[Stored data]
--------------------
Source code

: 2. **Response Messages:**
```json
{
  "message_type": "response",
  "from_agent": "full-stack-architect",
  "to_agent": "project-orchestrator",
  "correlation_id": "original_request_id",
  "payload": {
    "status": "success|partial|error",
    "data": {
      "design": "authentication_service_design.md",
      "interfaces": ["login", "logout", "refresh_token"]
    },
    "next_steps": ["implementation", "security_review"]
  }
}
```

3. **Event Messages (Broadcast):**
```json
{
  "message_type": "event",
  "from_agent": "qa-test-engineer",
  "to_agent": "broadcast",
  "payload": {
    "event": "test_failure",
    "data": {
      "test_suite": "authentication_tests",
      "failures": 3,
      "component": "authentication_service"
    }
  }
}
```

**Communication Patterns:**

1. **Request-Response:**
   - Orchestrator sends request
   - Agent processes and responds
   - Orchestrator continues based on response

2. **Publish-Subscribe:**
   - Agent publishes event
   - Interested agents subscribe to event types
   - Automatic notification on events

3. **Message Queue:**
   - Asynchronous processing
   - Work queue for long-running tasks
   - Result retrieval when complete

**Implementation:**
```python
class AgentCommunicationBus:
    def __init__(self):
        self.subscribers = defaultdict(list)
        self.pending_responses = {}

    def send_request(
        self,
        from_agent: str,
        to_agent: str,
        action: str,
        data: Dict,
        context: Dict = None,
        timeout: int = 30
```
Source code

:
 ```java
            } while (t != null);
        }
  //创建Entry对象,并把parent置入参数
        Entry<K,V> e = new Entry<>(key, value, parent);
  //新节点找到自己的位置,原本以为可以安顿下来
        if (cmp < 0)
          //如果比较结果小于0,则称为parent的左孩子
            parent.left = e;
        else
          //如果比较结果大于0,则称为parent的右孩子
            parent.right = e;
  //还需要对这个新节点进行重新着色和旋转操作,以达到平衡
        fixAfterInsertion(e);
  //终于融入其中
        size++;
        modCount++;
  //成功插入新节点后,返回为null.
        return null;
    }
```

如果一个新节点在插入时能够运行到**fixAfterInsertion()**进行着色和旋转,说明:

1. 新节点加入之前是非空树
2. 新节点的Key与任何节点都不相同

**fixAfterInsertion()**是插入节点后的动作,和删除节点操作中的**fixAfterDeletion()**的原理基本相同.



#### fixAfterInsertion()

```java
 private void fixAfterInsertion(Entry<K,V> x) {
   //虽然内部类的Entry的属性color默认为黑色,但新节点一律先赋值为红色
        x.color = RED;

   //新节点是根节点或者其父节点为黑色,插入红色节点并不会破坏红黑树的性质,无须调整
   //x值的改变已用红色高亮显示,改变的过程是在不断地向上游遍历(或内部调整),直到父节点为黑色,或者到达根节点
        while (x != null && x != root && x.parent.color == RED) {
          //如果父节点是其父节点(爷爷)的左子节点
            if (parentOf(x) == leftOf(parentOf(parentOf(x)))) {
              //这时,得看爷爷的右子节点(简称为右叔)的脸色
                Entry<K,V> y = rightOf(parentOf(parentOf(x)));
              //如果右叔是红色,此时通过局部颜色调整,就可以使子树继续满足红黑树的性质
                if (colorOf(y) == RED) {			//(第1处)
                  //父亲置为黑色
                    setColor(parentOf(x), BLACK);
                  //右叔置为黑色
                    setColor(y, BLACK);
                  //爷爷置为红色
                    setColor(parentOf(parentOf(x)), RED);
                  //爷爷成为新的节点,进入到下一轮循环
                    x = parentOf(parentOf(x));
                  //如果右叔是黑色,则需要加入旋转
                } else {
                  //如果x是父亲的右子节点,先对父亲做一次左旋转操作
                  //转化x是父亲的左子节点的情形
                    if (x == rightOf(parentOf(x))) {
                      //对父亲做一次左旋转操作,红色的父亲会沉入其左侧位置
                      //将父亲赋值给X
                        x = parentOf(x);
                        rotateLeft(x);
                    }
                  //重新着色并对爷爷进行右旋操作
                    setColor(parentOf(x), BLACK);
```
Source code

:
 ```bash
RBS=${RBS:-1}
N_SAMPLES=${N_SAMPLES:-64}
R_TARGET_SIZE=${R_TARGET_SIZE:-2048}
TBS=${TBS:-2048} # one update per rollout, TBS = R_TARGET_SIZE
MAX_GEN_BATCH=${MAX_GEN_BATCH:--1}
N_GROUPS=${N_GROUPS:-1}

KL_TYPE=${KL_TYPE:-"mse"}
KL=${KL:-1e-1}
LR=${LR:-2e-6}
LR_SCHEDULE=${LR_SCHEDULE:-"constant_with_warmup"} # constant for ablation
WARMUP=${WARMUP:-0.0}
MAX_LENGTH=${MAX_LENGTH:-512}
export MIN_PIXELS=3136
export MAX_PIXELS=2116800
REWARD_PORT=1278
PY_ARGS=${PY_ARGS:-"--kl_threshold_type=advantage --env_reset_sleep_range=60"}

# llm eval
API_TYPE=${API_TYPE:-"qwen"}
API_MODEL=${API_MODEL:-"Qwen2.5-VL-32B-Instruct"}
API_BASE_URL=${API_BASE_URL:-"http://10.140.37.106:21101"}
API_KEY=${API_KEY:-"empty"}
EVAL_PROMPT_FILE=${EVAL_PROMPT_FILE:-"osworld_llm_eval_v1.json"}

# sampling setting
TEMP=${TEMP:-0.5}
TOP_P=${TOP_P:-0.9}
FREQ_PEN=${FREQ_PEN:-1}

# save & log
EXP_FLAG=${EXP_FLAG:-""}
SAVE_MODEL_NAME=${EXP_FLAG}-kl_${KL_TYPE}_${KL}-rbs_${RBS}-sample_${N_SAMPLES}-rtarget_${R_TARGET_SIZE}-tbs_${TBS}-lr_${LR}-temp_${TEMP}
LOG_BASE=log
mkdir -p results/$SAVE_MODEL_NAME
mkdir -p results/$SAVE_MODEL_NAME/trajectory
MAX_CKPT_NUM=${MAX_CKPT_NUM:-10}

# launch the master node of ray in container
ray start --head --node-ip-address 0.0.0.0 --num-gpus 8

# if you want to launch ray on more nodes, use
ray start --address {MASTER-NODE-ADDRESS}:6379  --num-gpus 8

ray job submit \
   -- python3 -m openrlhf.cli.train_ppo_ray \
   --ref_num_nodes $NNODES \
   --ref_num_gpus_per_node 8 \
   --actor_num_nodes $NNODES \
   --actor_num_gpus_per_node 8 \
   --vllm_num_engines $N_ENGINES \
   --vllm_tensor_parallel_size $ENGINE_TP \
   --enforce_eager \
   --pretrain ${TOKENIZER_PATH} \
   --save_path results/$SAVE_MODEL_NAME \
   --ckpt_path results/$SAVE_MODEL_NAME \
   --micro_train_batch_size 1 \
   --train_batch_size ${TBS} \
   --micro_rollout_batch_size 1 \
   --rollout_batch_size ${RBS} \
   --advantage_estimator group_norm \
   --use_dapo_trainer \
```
--------------------
__Activity__
Repeat every record above exactly as it appears.

__Answer for this exercise__
Source code

: 2. **Response Messages:**
```json
{
  "message_type": "response",
  "from_agent": "full-stack-architect",
  "to_agent": "project-orchestrator",
  "correlation_id": "original_request_id",
  "payload": {
    "status": "success|partial|error",
    "data": {
      "design": "authentication_service_design.md",
      "interfaces": ["login", "logout", "refresh_token"]
    },
    "next_steps": ["implementation", "security_review"]
  }
}
```

3. **Event Messages (Broadcast):**
```json
{
  "message_type": "event",
  "from_agent": "qa-test-engineer",
  "to_agent": "broadcast",
  "payload": {
    "event": "test_failure",
    "data": {
      "test_suite": "authentication_tests",
      "failures": 3,
      "component": "authentication_service"
    }
  }
}
```

**Communication Patterns:**

1. **Request-Response:**
   - Orchestrator sends request
   - Agent processes and responds
   - Orchestrator continues based on response

2. **Publish-Subscribe:**
   - Agent publishes event
   - Interested agents subscribe to event types
   - Automatic notification on events

3. **Message Queue:**
   - Asynchronous processing
   - Work queue for long-running tasks
   - Result retrieval when complete

**Implementation:**
```python
class AgentCommunicationBus:
    def __init__(self):
        self.subscribers = defaultdict(list)
        self.pending_responses = {}

    def send_request(
        self,
        from_agent: str,
        to_agent: str,
        action: str,
        data: Dict,
        context: Dict = None,
        timeout: int = 30
```
Source code

:
 ```java
            } while (t != null);
        }
  //创建Entry对象,并把parent置入参数
        Entry<K,V> e = new Entry<>(key, value, parent);
  //新节点找到自己的位置,原本以为可以安顿下来
        if (cmp < 0)
          //如果比较结果小于0,则称为parent的左孩子
            parent.left = e;
        else
          //如果比较结果大于0,则称为parent的右孩子
            parent.right = e;
  //还需要对这个新节点进行重新着色和旋转操作,以达到平衡
        fixAfterInsertion(e);
  //终于融入其中
        size++;
        modCount++;
  //成功插入新节点后,返回为null.
        return null;
    }
```

如果一个新节点在插入时能够运行到**fixAfterInsertion()**进行着色和旋转,说明:

1. 新节点加入之前是非空树
2. 新节点的Key与任何节点都不相同

**fixAfterInsertion()**是插入节点后的动作,和删除节点操作中的**fixAfterDeletion()**的原理基本相同.



#### fixAfterInsertion()

```java
 private void fixAfterInsertion(Entry<K,V> x) {
   //虽然内部类的Entry的属性color默认为黑色,但新节点一律先赋值为红色
        x.color = RED;

   //新节点是根节点或者其父节点为黑色,插入红色节点并不会破坏红黑树的性质,无须调整
   //x值的改变已用红色高亮显示,改变的过程是在不断地向上游遍历(或内部调整),直到父节点为黑色,或者到达根节点
        while (x != null && x != root && x.parent.color == RED) {
          //如果父节点是其父节点(爷爷)的左子节点
            if (parentOf(x) == leftOf(parentOf(parentOf(x)))) {
              //这时,得看爷爷的右子节点(简称为右叔)的脸色
                Entry<K,V> y = rightOf(parentOf(parentOf(x)));
              //如果右叔是红色,此时通过局部颜色调整,就可以使子树继续满足红黑树的性质
                if (colorOf(y) == RED) {			//(第1处)
                  //父亲置为黑色
                    setColor(parentOf(x), BLACK);
                  //右叔置为黑色
                    setColor(y, BLACK);
                  //爷爷置为红色
                    setColor(parentOf(parentOf(x)), RED);
                  //爷爷成为新的节点,进入到下一轮循环
                    x = parentOf(parentOf(x));
                  //如果右叔是黑色,则需要加入旋转
                } else {
                  //如果x是父亲的右子节点,先对父亲做一次左旋转操作
                  //转化x是父亲的左子节点的情形
                    if (x == rightOf(parentOf(x))) {
                      //对父亲做一次左旋转操作,红色的父亲会沉入其左侧位置
                      //将父亲赋值给X
                        x = parentOf(x);
                        rotateLeft(x);
                    }
                  //重新着色并对爷爷进行右旋操作
                    setColor(parentOf(x), BLACK);
```
Source code

:
 ```bash
RBS=${RBS:-1}
N_SAMPLES=${N_SAMPLES:-64}
R_TARGET_SIZE=${R_TARGET_SIZE:-2048}
TBS=${TBS:-2048} # one update per rollout, TBS = R_TARGET_SIZE
MAX_GEN_BATCH=${MAX_GEN_BATCH:--1}
N_GROUPS=${N_GROUPS:-1}

KL_TYPE=${KL_TYPE:-"mse"}
KL=${KL:-1e-1}
LR=${LR:-2e-6}
LR_SCHEDULE=${LR_SCHEDULE:-"constant_with_warmup"} # constant for ablation
WARMUP=${WARMUP:-0.0}
MAX_LENGTH=${MAX_LENGTH:-512}
export MIN_PIXELS=3136
export MAX_PIXELS=2116800
REWARD_PORT=1278
PY_ARGS=${PY_ARGS:-"--kl_threshold_type=advantage --env_reset_sleep_range=60"}

# llm eval
API_TYPE=${API_TYPE:-"qwen"}
API_MODEL=${API_MODEL:-"Qwen2.5-VL-32B-Instruct"}
API_BASE_URL=${API_BASE_URL:-"http://10.140.37.106:21101"}
API_KEY=${API_KEY:-"empty"}
EVAL_PROMPT_FILE=${EVAL_PROMPT_FILE:-"osworld_llm_eval_v1.json"}

# sampling setting
TEMP=${TEMP:-0.5}
TOP_P=${TOP_P:-0.9}
FREQ_PEN=${FREQ_PEN:-1}

# save & log
EXP_FLAG=${EXP_FLAG:-""}
SAVE_MODEL_NAME=${EXP_FLAG}-kl_${KL_TYPE}_${KL}-rbs_${RBS}-sample_${N_SAMPLES}-rtarget_${R_TARGET_SIZE}-tbs_${TBS}-lr_${LR}-temp_${TEMP}
LOG_BASE=log
mkdir -p results/$SAVE_MODEL_NAME
mkdir -p results/$SAVE_MODEL_NAME/trajectory
MAX_CKPT_NUM=${MAX_CKPT_NUM:-10}

# launch the master node of ray in container
ray start --head --node-ip-address 0.0.0.0 --num-gpus 8

# if you want to launch ray on more nodes, use
ray start --address {MASTER-NODE-ADDRESS}:6379  --num-gpus 8

ray job submit \
   -- python3 -m openrlhf.cli.train_ppo_ray \
   --ref_num_nodes $NNODES \
   --ref_num_gpus_per_node 8 \
   --actor_num_nodes $NNODES \
   --actor_num_gpus_per_node 8 \
   --vllm_num_engines $N_ENGINES \
   --vllm_tensor_parallel_size $ENGINE_TP \
   --enforce_eager \
   --pretrain ${TOKENIZER_PATH} \
   --save_path results/$SAVE_MODEL_NAME \
   --ckpt_path results/$SAVE_MODEL_NAME \
   --micro_train_batch_size 1 \
   --train_batch_size ${TBS} \
   --micro_rollout_batch_size 1 \
   --rollout_batch_size ${RBS} \
   --advantage_estimator group_norm \
   --use_dapo_trainer \
```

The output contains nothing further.